[Items from a dataset]
= = = = = = =

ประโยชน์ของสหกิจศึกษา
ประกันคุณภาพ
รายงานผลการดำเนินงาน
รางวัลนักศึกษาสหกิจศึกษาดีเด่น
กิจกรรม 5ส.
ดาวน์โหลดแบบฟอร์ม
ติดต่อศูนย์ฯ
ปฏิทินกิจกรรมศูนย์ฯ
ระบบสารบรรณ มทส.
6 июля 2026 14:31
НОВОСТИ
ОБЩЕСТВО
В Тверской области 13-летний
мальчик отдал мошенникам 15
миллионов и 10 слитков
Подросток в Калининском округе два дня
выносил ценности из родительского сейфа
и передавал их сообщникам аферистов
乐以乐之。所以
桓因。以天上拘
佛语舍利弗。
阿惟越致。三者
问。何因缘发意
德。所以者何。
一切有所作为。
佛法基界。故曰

= = = = = = =

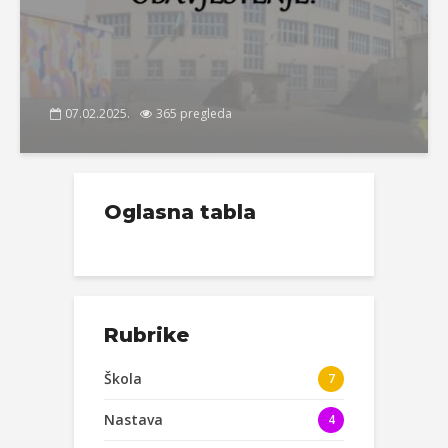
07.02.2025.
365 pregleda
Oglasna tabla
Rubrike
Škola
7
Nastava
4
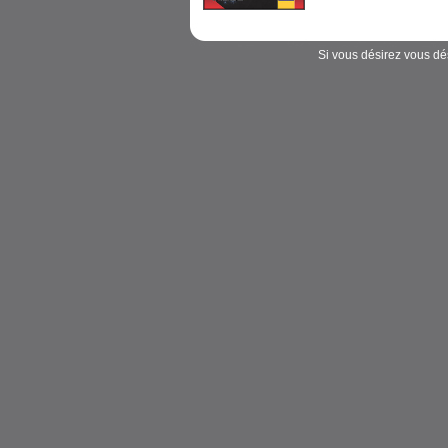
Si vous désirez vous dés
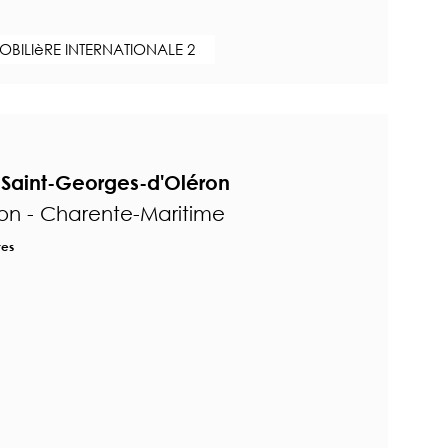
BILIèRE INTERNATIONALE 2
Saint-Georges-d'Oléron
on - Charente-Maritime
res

= = = = = = =

● ASSIGNED TASK
The entries above hold the needed span. Transcribe exactly the lines from the one with "ติดต่อศูนย์ฯ" to the one with "и передавал их сообщникам аферистов", both included.

● RESPONSE BOX
ติดต่อศูนย์ฯ
ปฏิทินกิจกรรมศูนย์ฯ
ระบบสารบรรณ มทส.
6 июля 2026 14:31
НОВОСТИ
ОБЩЕСТВО
В Тверской области 13-летний
мальчик отдал мошенникам 15
миллионов и 10 слитков
Подросток в Калининском округе два дня
выносил ценности из родительского сейфа
и передавал их сообщникам аферистов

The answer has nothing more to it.